*Challenge:*
Reproduce verbatim every line of the rows below, from the first to the last.

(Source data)
◇ ◇ ◇

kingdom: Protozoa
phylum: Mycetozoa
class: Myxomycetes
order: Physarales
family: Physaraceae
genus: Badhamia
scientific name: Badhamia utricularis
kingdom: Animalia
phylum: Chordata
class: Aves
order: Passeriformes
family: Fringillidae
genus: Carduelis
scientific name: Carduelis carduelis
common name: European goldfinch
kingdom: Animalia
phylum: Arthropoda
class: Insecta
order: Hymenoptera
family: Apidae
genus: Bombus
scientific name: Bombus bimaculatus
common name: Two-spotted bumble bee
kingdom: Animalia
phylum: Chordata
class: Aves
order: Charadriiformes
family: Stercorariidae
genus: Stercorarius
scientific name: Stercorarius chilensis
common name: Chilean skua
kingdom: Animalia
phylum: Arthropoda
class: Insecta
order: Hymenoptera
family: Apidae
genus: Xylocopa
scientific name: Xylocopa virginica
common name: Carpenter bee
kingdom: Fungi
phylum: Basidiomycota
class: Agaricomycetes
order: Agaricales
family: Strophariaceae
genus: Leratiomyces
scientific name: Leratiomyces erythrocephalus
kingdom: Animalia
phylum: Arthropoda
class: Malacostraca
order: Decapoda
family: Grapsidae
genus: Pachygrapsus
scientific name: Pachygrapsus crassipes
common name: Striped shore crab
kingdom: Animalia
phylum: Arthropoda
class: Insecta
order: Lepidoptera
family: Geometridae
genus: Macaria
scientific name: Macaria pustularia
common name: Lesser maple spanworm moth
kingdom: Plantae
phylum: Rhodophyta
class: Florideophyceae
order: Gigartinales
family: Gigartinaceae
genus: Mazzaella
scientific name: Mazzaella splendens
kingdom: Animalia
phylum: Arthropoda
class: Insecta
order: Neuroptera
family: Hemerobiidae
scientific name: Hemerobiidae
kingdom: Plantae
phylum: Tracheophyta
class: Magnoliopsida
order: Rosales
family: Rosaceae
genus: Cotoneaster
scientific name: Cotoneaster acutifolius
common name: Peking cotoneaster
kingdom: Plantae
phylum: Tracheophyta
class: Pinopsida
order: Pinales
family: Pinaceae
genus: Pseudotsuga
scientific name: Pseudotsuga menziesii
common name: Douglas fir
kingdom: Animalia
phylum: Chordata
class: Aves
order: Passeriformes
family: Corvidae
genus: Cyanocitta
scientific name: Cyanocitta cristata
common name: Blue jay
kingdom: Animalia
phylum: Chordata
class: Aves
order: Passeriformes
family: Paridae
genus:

◇ ◇ ◇

*Response below:*
kingdom: Protozoa
phylum: Mycetozoa
class: Myxomycetes
order: Physarales
family: Physaraceae
genus: Badhamia
scientific name: Badhamia utricularis
kingdom: Animalia
phylum: Chordata
class: Aves
order: Passeriformes
family: Fringillidae
genus: Carduelis
scientific name: Carduelis carduelis
common name: European goldfinch
kingdom: Animalia
phylum: Arthropoda
class: Insecta
order: Hymenoptera
family: Apidae
genus: Bombus
scientific name: Bombus bimaculatus
common name: Two-spotted bumble bee
kingdom: Animalia
phylum: Chordata
class: Aves
order: Charadriiformes
family: Stercorariidae
genus: Stercorarius
scientific name: Stercorarius chilensis
common name: Chilean skua
kingdom: Animalia
phylum: Arthropoda
class: Insecta
order: Hymenoptera
family: Apidae
genus: Xylocopa
scientific name: Xylocopa virginica
common name: Carpenter bee
kingdom: Fungi
phylum: Basidiomycota
class: Agaricomycetes
order: Agaricales
family: Strophariaceae
genus: Leratiomyces
scientific name: Leratiomyces erythrocephalus
kingdom: Animalia
phylum: Arthropoda
class: Malacostraca
order: Decapoda
family: Grapsidae
genus: Pachygrapsus
scientific name: Pachygrapsus crassipes
common name: Striped shore crab
kingdom: Animalia
phylum: Arthropoda
class: Insecta
order: Lepidoptera
family: Geometridae
genus: Macaria
scientific name: Macaria pustularia
common name: Lesser maple spanworm moth
kingdom: Plantae
phylum: Rhodophyta
class: Florideophyceae
order: Gigartinales
family: Gigartinaceae
genus: Mazzaella
scientific name: Mazzaella splendens
kingdom: Animalia
phylum: Arthropoda
class: Insecta
order: Neuroptera
family: Hemerobiidae
scientific name: Hemerobiidae
kingdom: Plantae
phylum: Tracheophyta
class: Magnoliopsida
order: Rosales
family: Rosaceae
genus: Cotoneaster
scientific name: Cotoneaster acutifolius
common name: Peking cotoneaster
kingdom: Plantae
phylum: Tracheophyta
class: Pinopsida
order: Pinales
family: Pinaceae
genus: Pseudotsuga
scientific name: Pseudotsuga menziesii
common name: Douglas fir
kingdom: Animalia
phylum: Chordata
class: Aves
order: Passeriformes
family: Corvidae
genus: Cyanocitta
scientific name: Cyanocitta cristata
common name: Blue jay
kingdom: Animalia
phylum: Chordata
class: Aves
order: Passeriformes
family: Paridae
genus:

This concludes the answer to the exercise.